Line chart of Total fund assets of the Renaissance IPO exchange traded fund ($m) showing Investors race into fund tracking newly-listed companies

Airbnb, which allows users to rent out their homes to travellers, marked a turning point for investors given its business, unlike many tech companies, was still battered by the pandemic. Money managers are now betting global vaccine rollouts will help companies hardest hit by the pandemic outlast the downturn, including those in the travel and hospitality industry.

The deluge of new issuance is expected to continue next year, according to bankers.
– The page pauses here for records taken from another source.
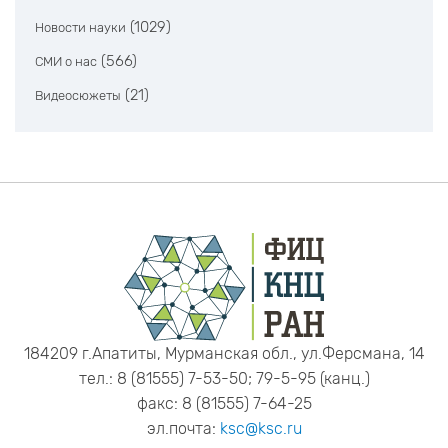
(1029)
Новости науки
(566)
СМИ о нас
(21)
Видеосюжеты
184209 г.Апатиты, Мурманская обл., ул.Ферсмана, 14
тел.: 8 (81555) 7-53-50; 79-5-95 (канц.)
факс: 8 (81555) 7-64-25
эл.почта:
ksc@ksc.ru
Robinhood, the retail trading app that has helped foster a new generation of day traders, is at work on a flotation that could come as early as next year, people familiar with the matter said.

Jane Dunlevie, co-head of global Internet investment banking at Goldman Sachs, estimated that there were still hundreds of large upstart companies on the sidelines including more than 70 that were worth more than $5bn.

“The super cycle will continue,” she said. “The impact that tech companies have has probably never been greater. Covid in particular has accelerated some businesses but it has also battle tested some that have emerged stronger.”

There are signs investors are already following the gains, with fund flows building rapidly for a Renaissance Capital exchange traded fund that invests in IPOs.

“When the IPO market is wide open, after-market trading can get frothy,” said Matt McLennan, head of global value at First Eagle Investments. “It is an expression of investors’ confidence and there may be too much confidence at the moment.”